灰谷魚さんの「7歳の騎士」トリビュート作品(777文字)

この世界は破滅する。私たちはあちこちの土地を知り、人を知り、文化を、物品を、品性を知った。そして、世界の行く末が滅び以外無いことを知った。長い時間をかけて世界は年寄りばかりになり、老人は自分より少しでも年若い者を幼児として扱う習性を持っている。誰もが祖父母で誰もが孫になってしまう。だがその孫たちも次々と死んでいくだろう。病によって。老衰によって。悪意によって。老人の上に老人が折り重なる。その光景はおぞましいものだろう。誰もが老人で屍体に区別など無いのだから。世界の破滅は避けられない事であるのであればその先を考えなければならないので考えた。考え抜いた先の計画を私たちは実行した。

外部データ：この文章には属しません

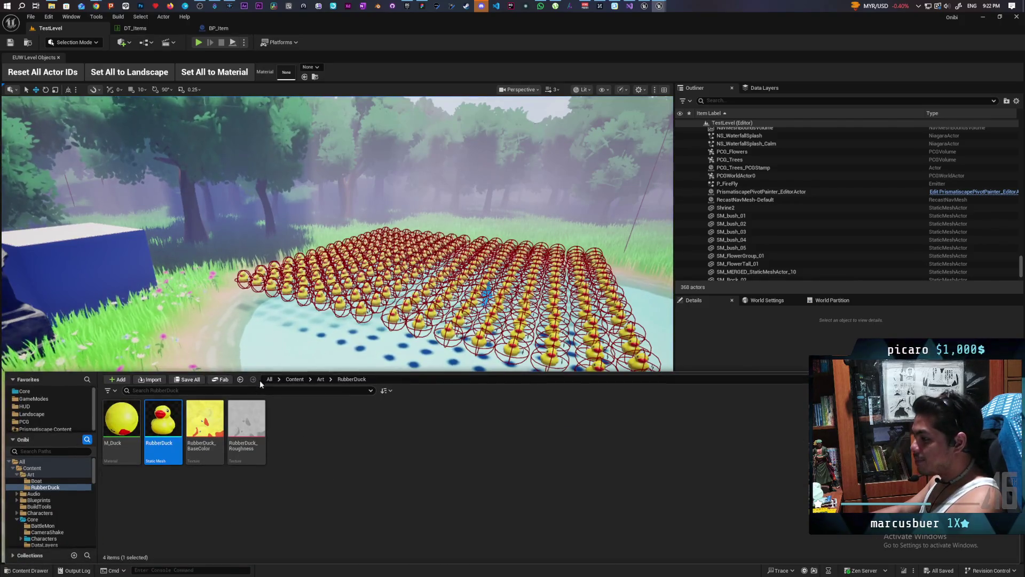
click(294, 379)
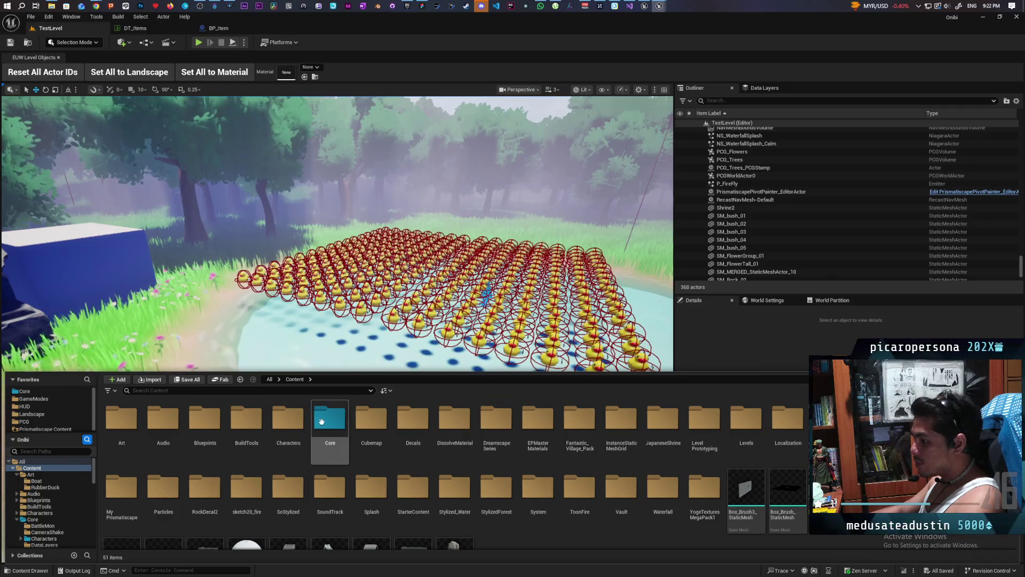
double_click(329, 422)
double_click(205, 427)
click(260, 425)
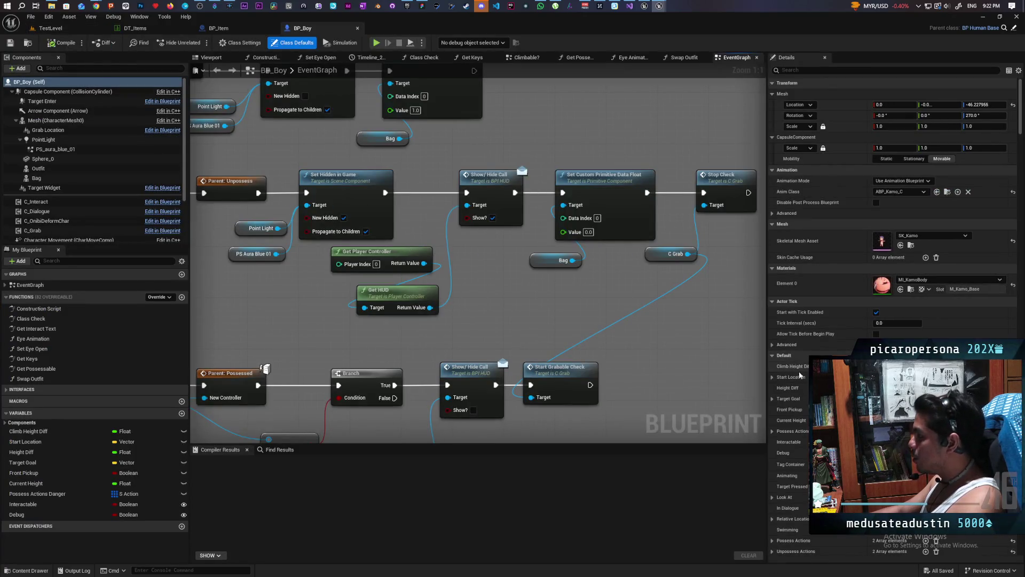
Enable the capsule's Mass (kg) override, save BP_Boy, and start a TestLevel play test
click(131, 91)
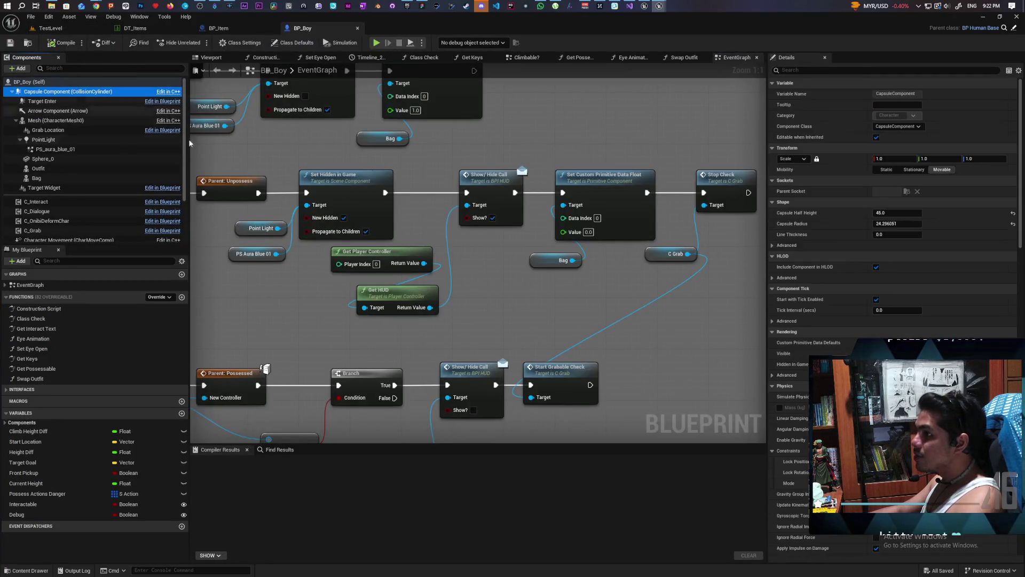
click(780, 408)
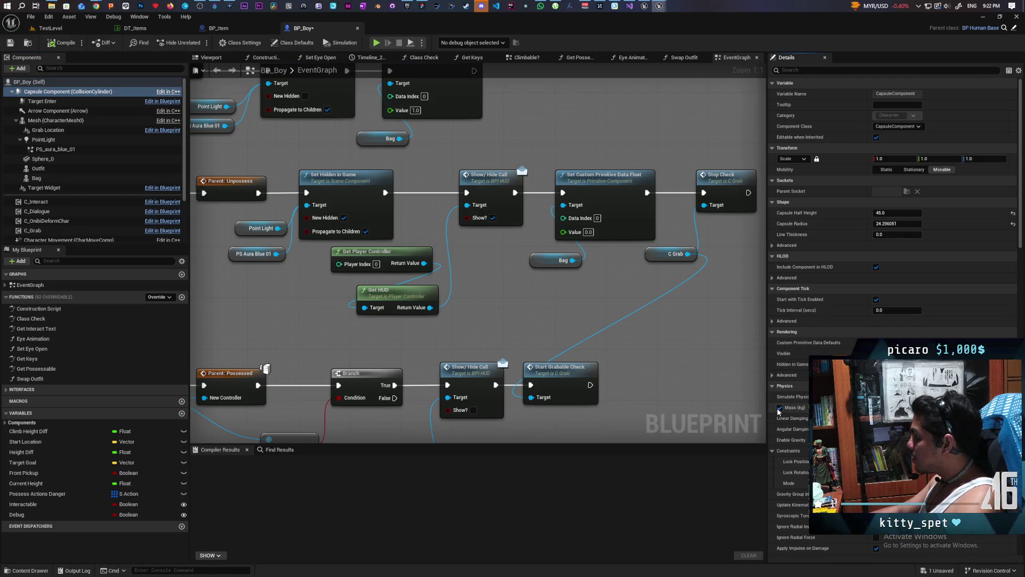
click(11, 43)
click(51, 28)
click(198, 42)
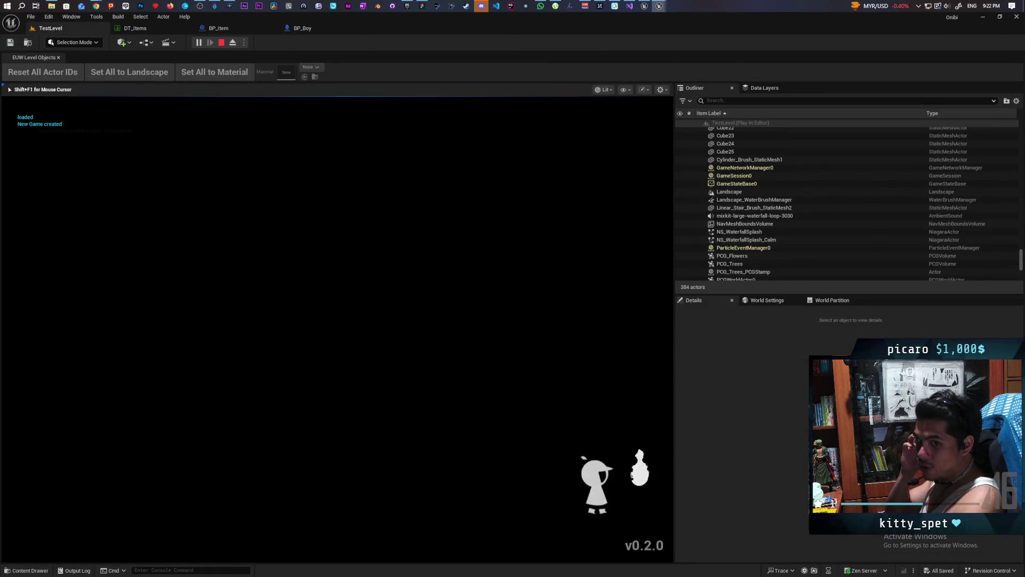
Run the character through the grass and along the beach into the duck pond
key(w)
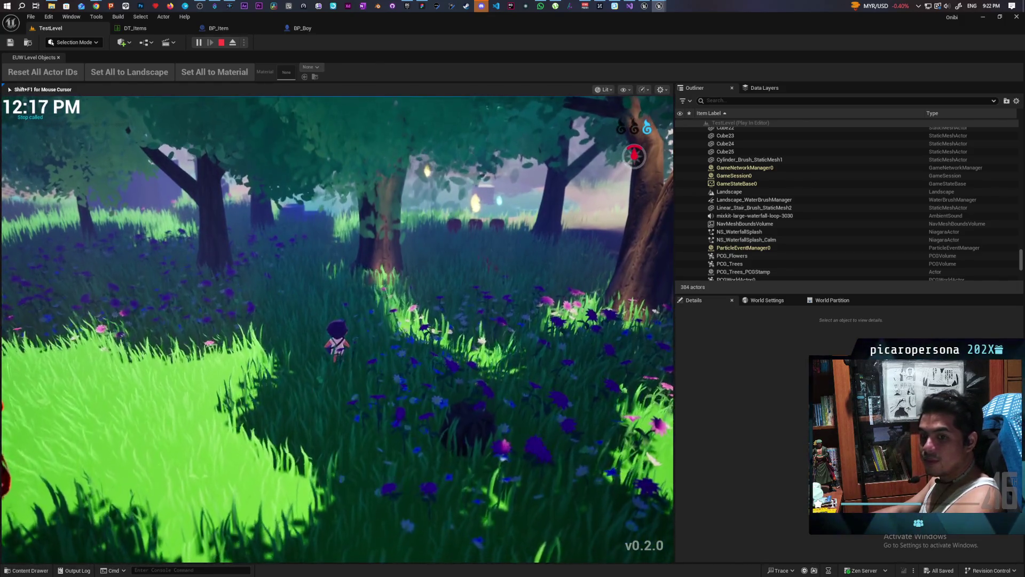
key(w)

計画の最終段階で秘書が私に質問を投げ掛けた。何故7歳なのですかと。すべての年齢のなかで最も混じり気の無い夢を見るのが7歳なのだ。そして、私たちに足りない三分の一だからと答えると秘書は涙を溢した。彼の孫は昨日、誕生日だったか。何もかも世界を構築するものを7歳に託す計画を始めるスイッチを押す。枯れ枝みたいな指で出きることはこんなことしかないのだから。最初の7歳は誰なのか知るすべはない。しかし、その日を境に次々と7才が失踪する。流星みたいに美しい尾ひれをひいて。6歳は7歳になるが8歳は7歳になることができない。断絶を私は行った。天動説の世界の果ては7歳にしか見ることができない。秘書は未だ泣き続けている。彼を見棄てても私はやらなければならなかった。私たちのするべきことだから。私たちにはなにも残されてはいないのだから。計画を行った私たちは叫ぶことを選んで手を振り上げた。

願わくば
「自分を保て、夢見たままでいろ、適応するな、干渉するな、周りのことなど一顧だにするな、滅びることを恐れるな。君たちは誇り高き7歳なのだから」
誇り亡き77歳が足りなかった三分の一の尾ひれを見送る。